3) Inter-disciplinary, cross-trained teams operate throughout the organizational structure with an objective of putting residents before task and taking advantage of synergies in the organization.

  • "Our social worker captured the social history and communicated his story to the neighborhood staff directly. We didn't have to read about him on paper and his story never went through more than two people before it was heard. We know he likes the Sea Hawks and he'll enjoy the activities where all of the men get together"- Neighborhood Coordinator explaining how she was able to comfort the wife of an incoming resident with such personal and specific information about the husband. 
  • "If we can develop a creative, reasonable way to do it, we'll do it. Who would want to give up their home?" – AL staff describing ways to support residents with increasing frailty to stay in apartments.

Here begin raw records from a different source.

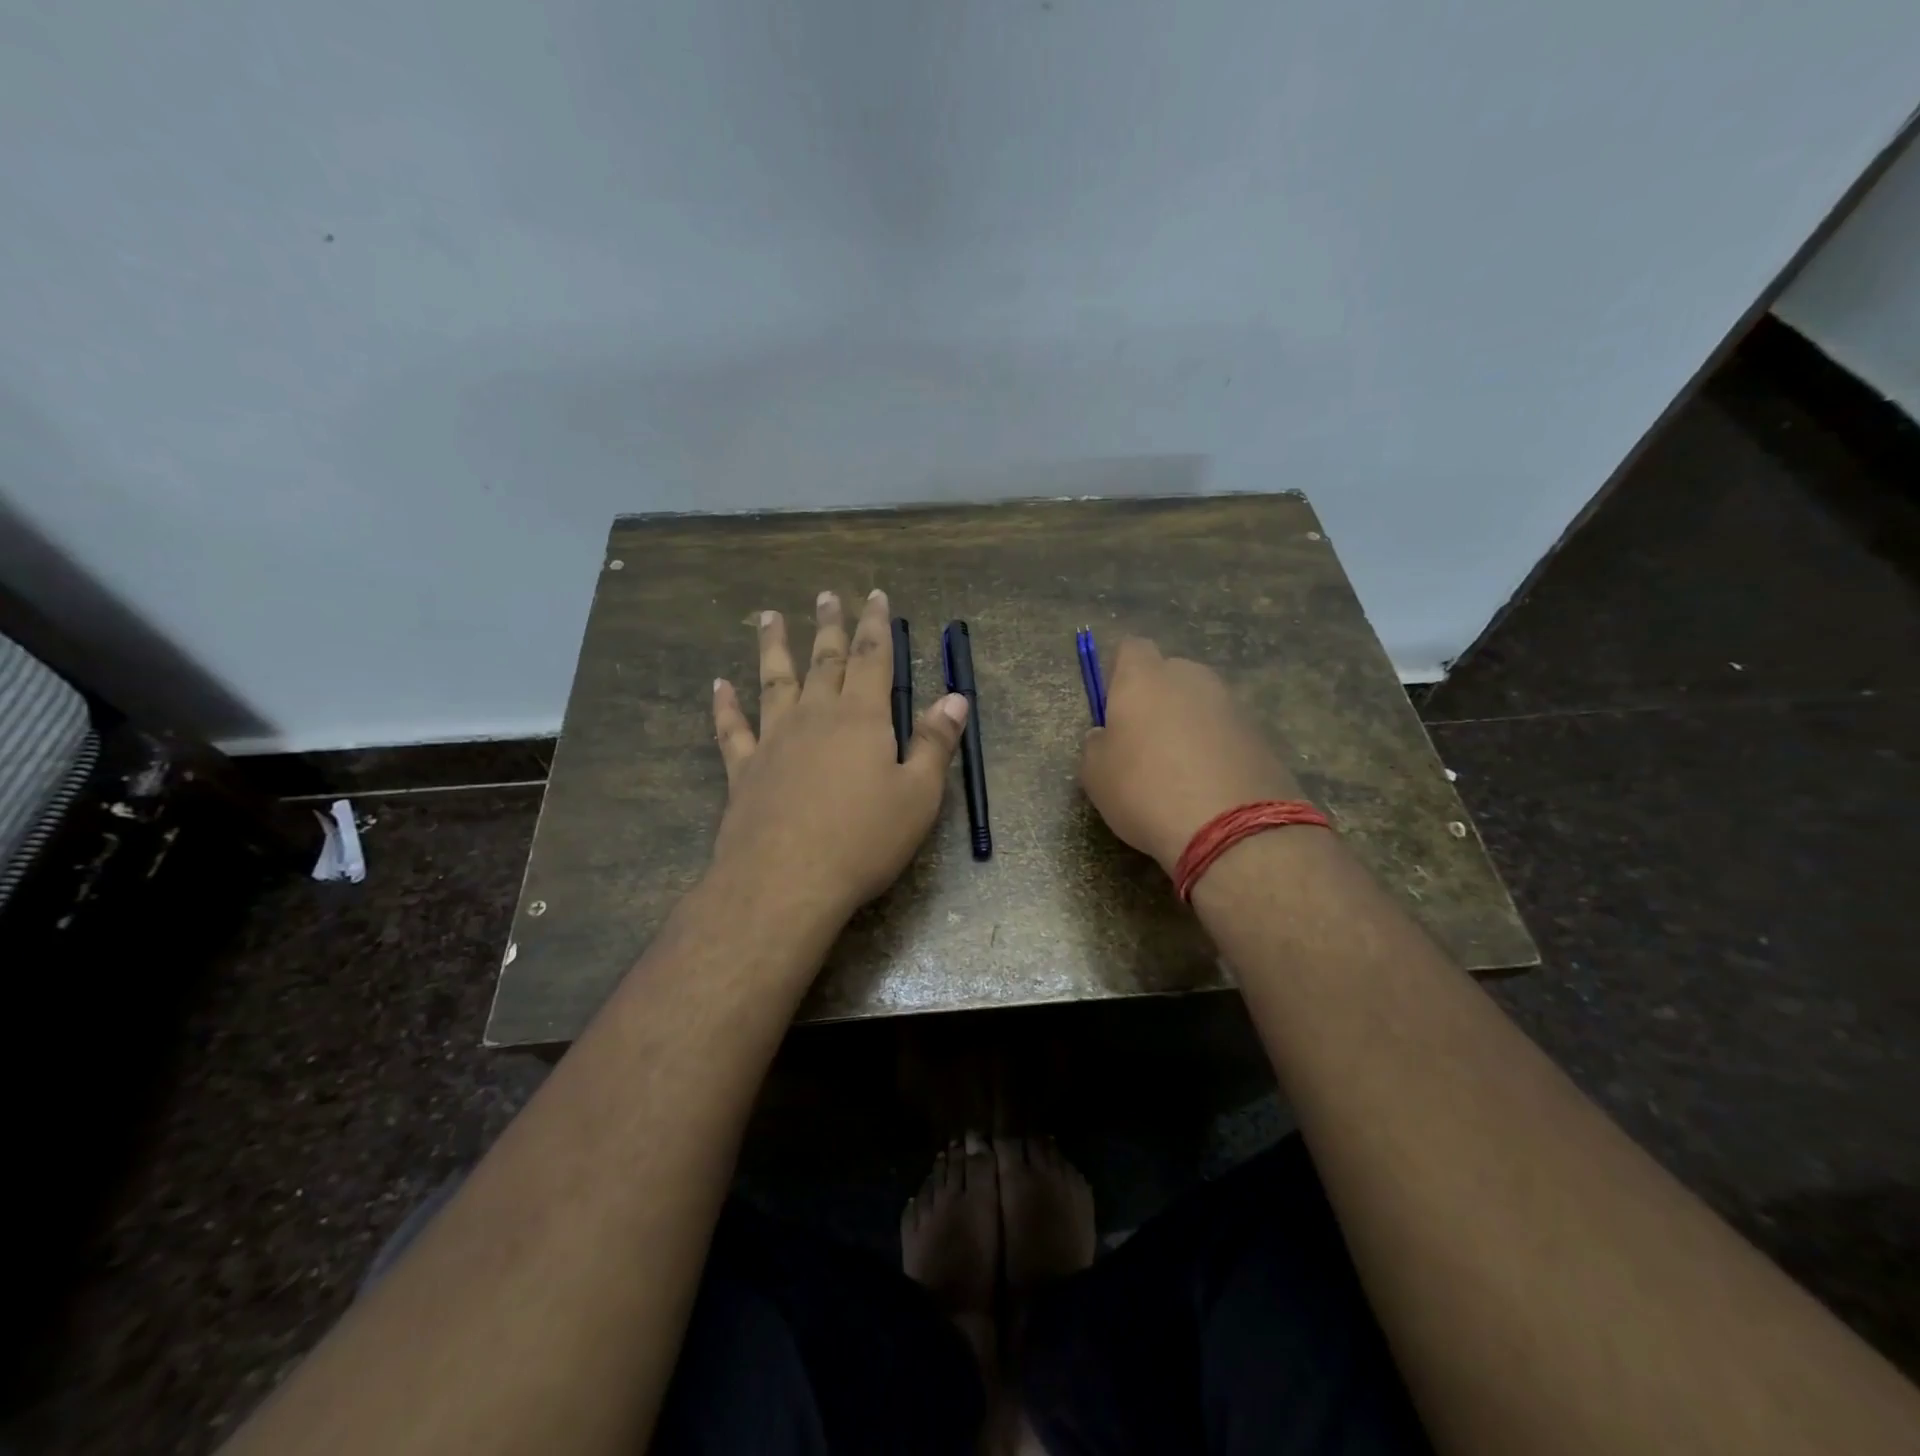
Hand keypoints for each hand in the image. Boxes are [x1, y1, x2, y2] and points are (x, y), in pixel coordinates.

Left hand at [711, 589, 969, 920]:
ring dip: (773, 648)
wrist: (786, 880)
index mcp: (862, 718)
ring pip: (774, 682)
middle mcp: (815, 717)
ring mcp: (774, 740)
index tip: (875, 596)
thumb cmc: (863, 839)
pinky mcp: (744, 770)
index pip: (873, 659)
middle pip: (824, 660)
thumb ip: (935, 743)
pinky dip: (725, 706)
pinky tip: (719, 686)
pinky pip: (732, 729)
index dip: (876, 626)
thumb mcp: (918, 795)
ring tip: (769, 617)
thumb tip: (956, 698)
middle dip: (830, 627)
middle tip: (826, 595)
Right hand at [1080, 637, 1301, 874]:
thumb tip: (1107, 736)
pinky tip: (1209, 787)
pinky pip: (1227, 733)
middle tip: (1145, 744)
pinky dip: (1217, 750)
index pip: (1131, 648)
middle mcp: (1191, 678)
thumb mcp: (1095, 774)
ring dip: (1190, 726)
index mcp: (1144, 678)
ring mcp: (1232, 704)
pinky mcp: (1262, 734)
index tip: (1114, 708)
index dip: (1120, 674)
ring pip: (1201, 704)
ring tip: (1180, 773)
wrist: (1231, 828)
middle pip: (1170, 674)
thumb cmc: (1145, 790)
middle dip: (1158, 699)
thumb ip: (1097, 743)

4) A relatively flat organizational structure with the resident at the top of the organizational chart is prioritized (allowing for effective communication among and between inter-disciplinary teams and residents).

  • Excellent clinical care occurs within the context of a decentralized model. Although each nursing neighborhood has a unique culture, this requires additional information, education and training to establish some standardization in assessment of areas such as pain. Instead of dictating to a senior clinical staff member, the development of standardization methods is achieved by asking questions and communicating with teams to understand differences and similarities in the current process and then educating each team on new processes. The Mount reports success with this type of assessment.